Hampir Seluruh Negara di Dunia Bergantung pada Pajak

Hampir semua negara di dunia memajaki rakyatnya demi kelangsungan hidup negara tersebut, tak terkecuali negara-negara maju. Sampai ada pepatah mengatakan bahwa hanya ada dua hal yang pasti dalam hidup, yakni kematian dan pajak. Maklum, bagi masyarakat di beberapa negara, tingkat pajak yang sangat tinggi setara dengan kematian. Di Perancis misalnya, muncul usulan untuk meningkatkan tarif pajak penghasilan menjadi 75 persen, naik hampir 50 persen dibandingkan tarif pajak sebelumnya sebesar 48 persen. Selanjutnya ada Aruba dengan tarif pajak penghasilan sebesar 58,95 persen, Swedia dengan tarif 56,6 persen, Denmark dengan tarif 55,4 persen, dan Belanda dengan tarif 52 persen. Disusul oleh Belgia, Austria, Jepang, dan Inggris dengan tarif pajak penghasilan sebesar 50 persen. Terakhir, Finlandia serta Irlandia dengan tarif pajak penghasilan masing-masing 49,2 persen dan 48 persen.

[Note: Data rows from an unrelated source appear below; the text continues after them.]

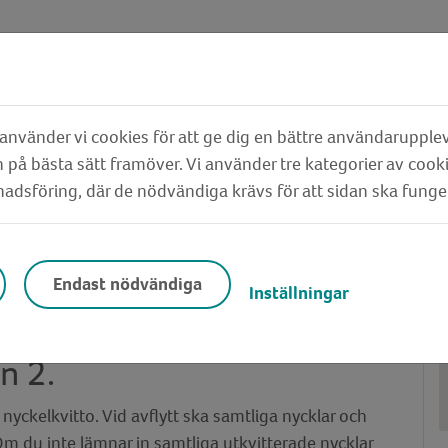
nvänder vi cookies för att ge dig en bättre användarupplev
låsbrickor
 på bästa sätt framöver. Vi använder tre kategorier av cook
dsföring, där de nödvändiga krävs för att sidan ska funge
brickor
Endast nödvändiga
Inställningar
vitteras ut hos kundtjänst
n 2.
t nyckelkvitto. Vid avflytt ska samtliga nycklar och
. Om du inte lämnar in samtliga utkvitterade nycklar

Pajak Seakan Masih Menjadi Fobia

Fobia terhadap pajak mungkin memang belum pernah terdengar di telinga kita, namun pada kenyataannya hal tersebut benar-benar ada dan menjangkit mayoritas masyarakat Indonesia sampai saat ini. Bagaimana tidak, kata “pajak” seolah menjadi “momok menakutkan” bagi sebagian besar masyarakat. Dalih bahwa pajak itu tidak adil, pajak itu menyengsarakan, pajak itu semata hanyalah akal-akalan para pembuat kebijakan untuk melanggengkan kepentingan pemangku kekuasaan, atau bahkan kata-kata yang menyebut dan mempertanyakan “apa pentingnya pajak” masih sering kita dengar.

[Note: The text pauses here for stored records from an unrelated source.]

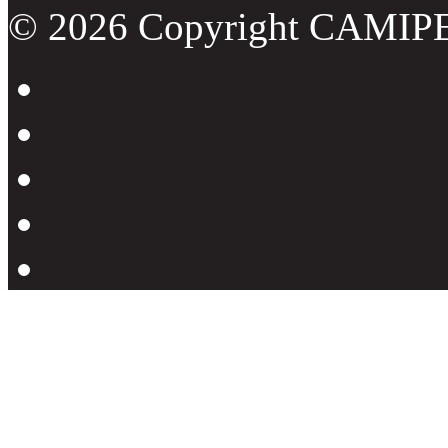
© 2026 Copyright CAMIP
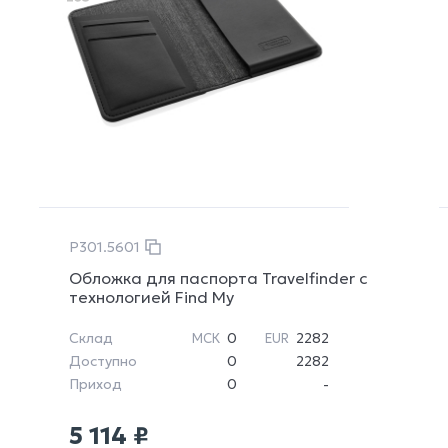
P301.5601
Обложка для паспорта Travelfinder с
технологией Find My
Склад
0
2282
МСК
EUR
Доступно
0
2282
Приход
0
-
5 114 ₽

Padahal bila kita dapat meresapi makna kemerdekaan Indonesia, bagaimana Indonesia dapat menyelenggarakan pembangunan nasional yang masih terus berlangsung hingga kini, tentunya hal tersebut tidak bisa terlepas dari sumber pendanaan yang tidak sedikit jumlahnya. Tidak dapat dipungkiri bahwa sumber pendanaan terbesar republik ini masih bergantung pada penerimaan perpajakan.

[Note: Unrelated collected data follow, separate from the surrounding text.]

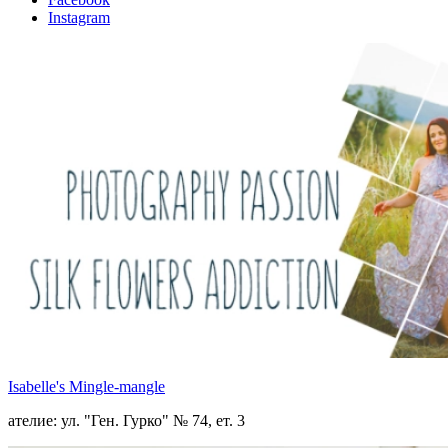
Instagram
Isabelle's Mingle-mangle
ателие: ул. "Ген. Гурко" № 74, ет. 3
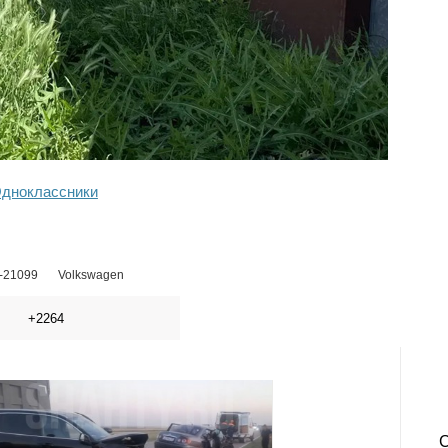
дноклассники
-21099
Volkswagen
+2264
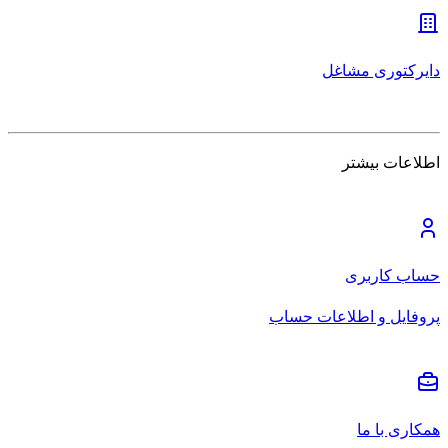
دایرکتوری مشاغل
اطلاعات بیشتر
حساب کاربری
پروفایل و اطلاعات حساب
همکاری با ما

Seberapa Krusialnya Pajak?

Sejatinya, pajak merupakan bentuk pengamanahan harta kita kepada penyelenggara pemerintahan, yang akan digunakan untuk kepentingan kita bersama, demi mewujudkan kemakmuran bangsa. Pembiayaan negara dari hasil sumber daya alam tentu saja belum mencukupi, begitupun dengan utang luar negeri yang justru akan menjadi beban dan memberatkan generasi mendatang. Sehingga menjadikan pajak sebagai pilihan terbaik.

Penerimaan perpajakan nantinya akan dialihkan untuk belanja dan pembiayaan negara, di antaranya untuk membiayai aparat dan keperluan negara agar pemerintahan berjalan dengan baik dan lancar, membangun infrastruktur yang lebih baik, membantu jutaan anak Indonesia agar mendapat pendidikan yang layak, membiayai keperluan pengamanan dan pertahanan negara, menyediakan pelayananan kesehatan yang lebih memadai, serta subsidi (BBM, listrik, pupuk, dan sebagainya) sehingga masyarakat dapat memperolehnya dengan harga murah.

Dapat disimpulkan bahwa kelangsungan hidup negara ini sangat bergantung pada pajak. Pajak sebagai sarana mencapai tujuan bernegara yaitu mewujudkan masyarakat adil dan makmur serta sarana mobilisasi sumber daya yang berasal dari aktivitas ekonomi masyarakat untuk membiayai pembangunan nasional. Pajak juga merupakan instrumen untuk mengurangi kesenjangan. Berdasarkan data yang diperoleh dari Kementerian Keuangan Republik Indonesia, penerimaan pajak dari sektor Pajak Penghasilan (PPh) dan Pajak Pertambahan Nilai (PPN) di Pulau Jawa adalah sebesar 81,3 persen dari total penerimaan pajak seluruh Indonesia.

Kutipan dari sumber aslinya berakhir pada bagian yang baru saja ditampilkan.